Indeed, this is yet another hypothesis to be tested by comparing the results I get by trying to eliminate a particular potential factor.
**if there is no significant difference between data collected by removing a factor A vs. the data collected by removing a factor B then we can conclude that on which day to buy VTI is not affected by a dominant narrative created by breaking news.**

### Motivation:
I read books called Sapiens: A Brief History of Humankind, Homo Deus: A Brief History of Tomorrow, and 21 Lessons for the 21st Century all written by the same author, Yuval Noah Harari.

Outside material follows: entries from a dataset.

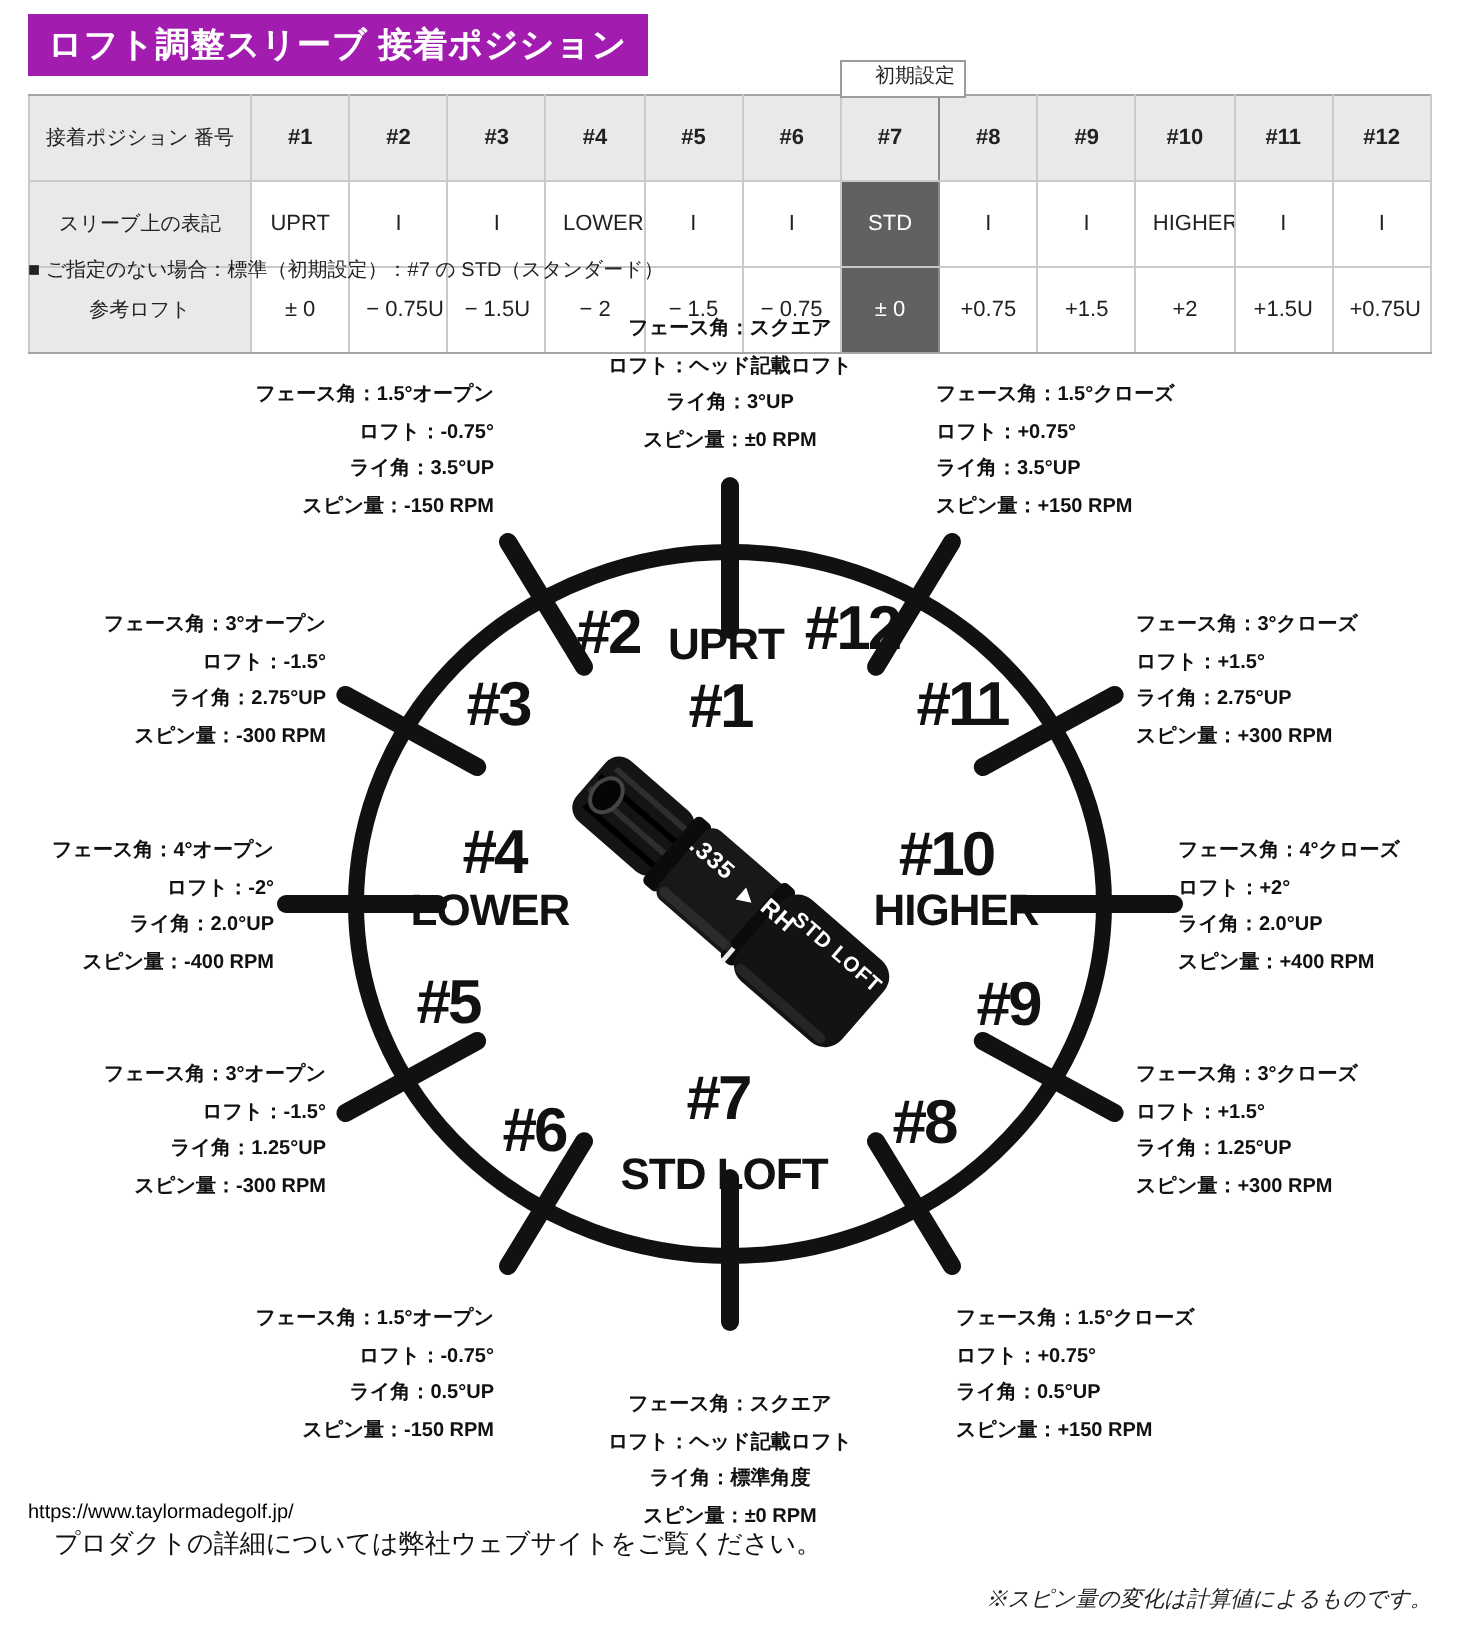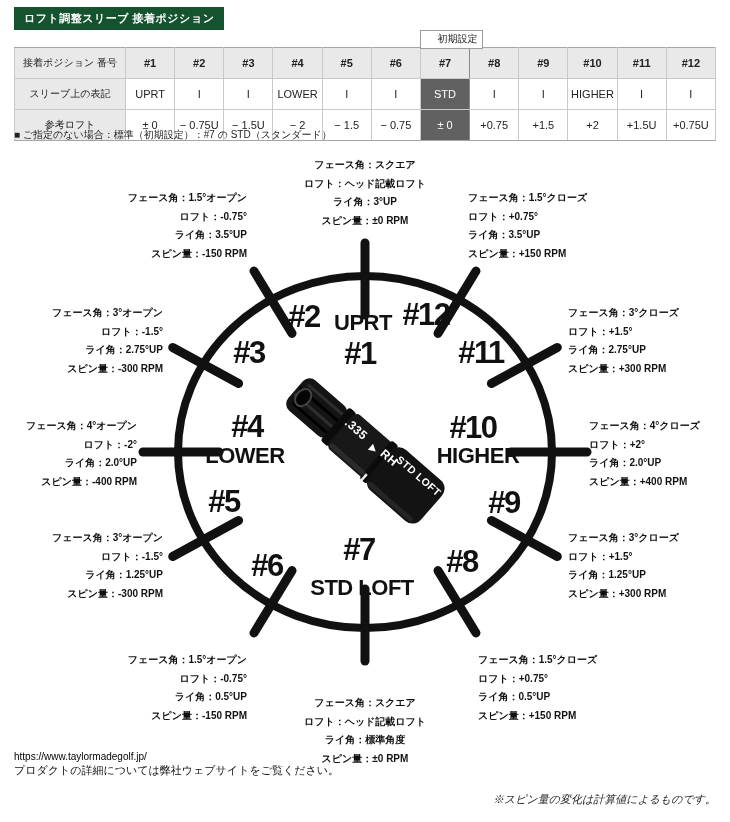"ロフト調整スリーブ 接着ポジション" .badge { background: #14532d -> #a21caf; font-size: 11px -> 17px }
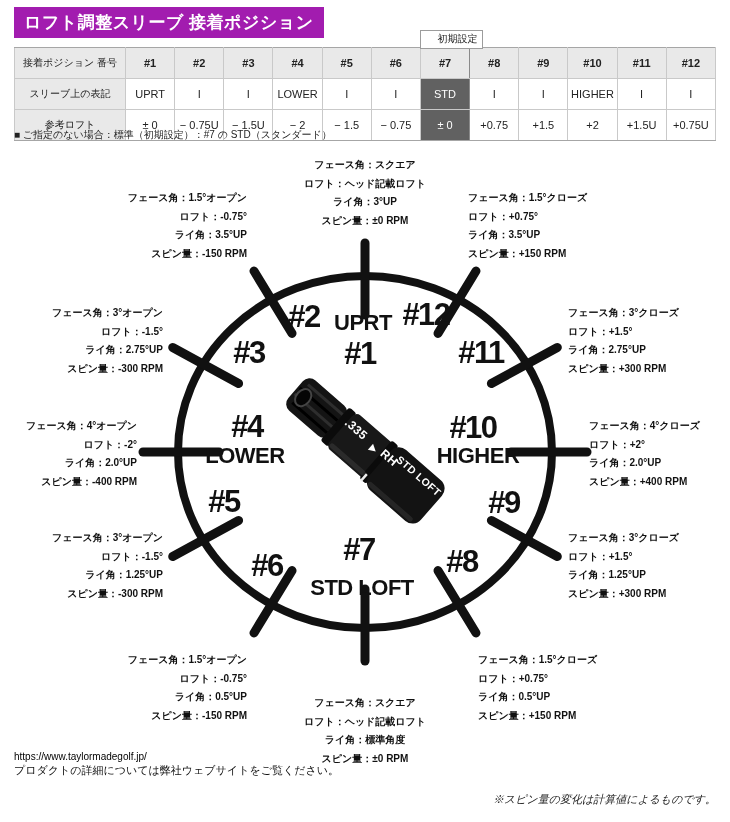"接着ポジション 番号" table.positions td, table.positions th { padding: 2px -> 8px }
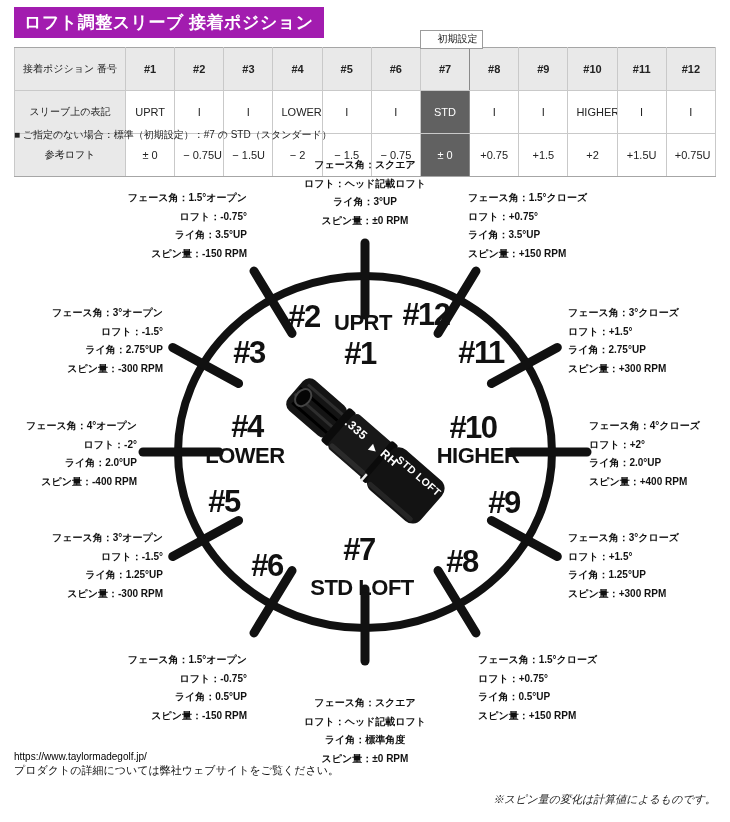"プロダクトの詳細については弊社ウェブサイトをご覧ください。" .footer-text { font-size: 11px -> 13px; left: 14px -> 27px }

In these books, one of the arguments the author makes is that the stock market is the largest and the most complex algorithm humans have invented and I found this idea fascinating and wanted to play with the stock market's data. Also, for my personal finance, I would like to know when I should purchase index funds.